L’eau réchauffée peut être rejetée directement dans la source (centrales en bord de mer), ou refroidie dans les aéroréfrigérants. Ces grandes tours qu’on voit de loin créent un courant d’air naturel qui refroidit l’eau par évaporation. Le nuage blanc qui s’échappe est de la vapeur d’eau, pas de la fumée.
Trois circuits étanches : pourquoi cette séparation ?
Les trois circuits ne se mélangent jamais. Objectif : éviter toute contamination radioactive. Seul le circuit primaire est en contact avec le combustible. Les circuits secondaire et tertiaire restent non radioactifs. Cette étanchéité est un principe fondamental de sûreté.
Les chiffres du nucléaire français
La France compte 57 réacteurs à eau pressurisée répartis sur 18 sites. Leur puissance varie entre 900 MW et 1 650 MW. Ensemble, ils produisent environ 65% de l’électricité française.
Un réacteur de 1 300 MW alimente l’équivalent d’un million de foyers. Avec 3 à 4 pastilles d’uranium, on couvre la consommation électrique annuelle d’une famille de quatre personnes.

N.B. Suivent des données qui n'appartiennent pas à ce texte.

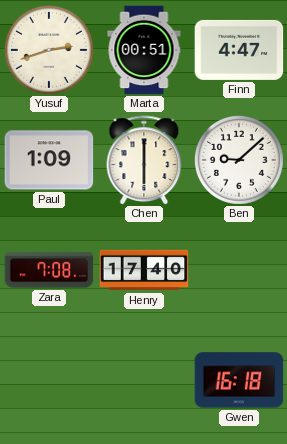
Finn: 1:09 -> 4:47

Le rendement d’une centrale nucléaire actuelle atteint environ 33%. Autrement dit, un tiers de la chaleur produite est converti en électricité. Les deux tiers restants sont dissipés via le système de refroidissement. Ce rendement est limité par des lois physiques (facteur de Carnot) liées à la température de fonctionnement.
Les trois fonctions de sûreté d’un réacteur
Contrôler la réaction en chaîne. Les barres de contrôle et l’acide borique dans l’eau permettent d’ajuster ou d’arrêter la réaction nucléaire à tout moment.
Refroidir le combustible en permanence. Même à l’arrêt, le combustible continue de dégager de la chaleur résiduelle. Le système de refroidissement doit fonctionner en continu, même lors d’un arrêt du réacteur.
Confiner la radioactivité. Plusieurs barrières physiques (gaine des crayons, cuve du réacteur, enceinte de confinement en béton) empêchent toute dispersion de substances radioactives dans l’environnement.
Un système éprouvé pour la production électrique
Le fonctionnement d’une centrale nucléaire repose sur une chaîne d’échanges thermiques parfaitement maîtrisée. De la fission de l’uranium à la production d’électricité, chaque étape répond à des exigences techniques strictes. Ce système, rodé depuis plus de 40 ans en France, continue d’assurer la production d’une électricité bas-carbone à grande échelle.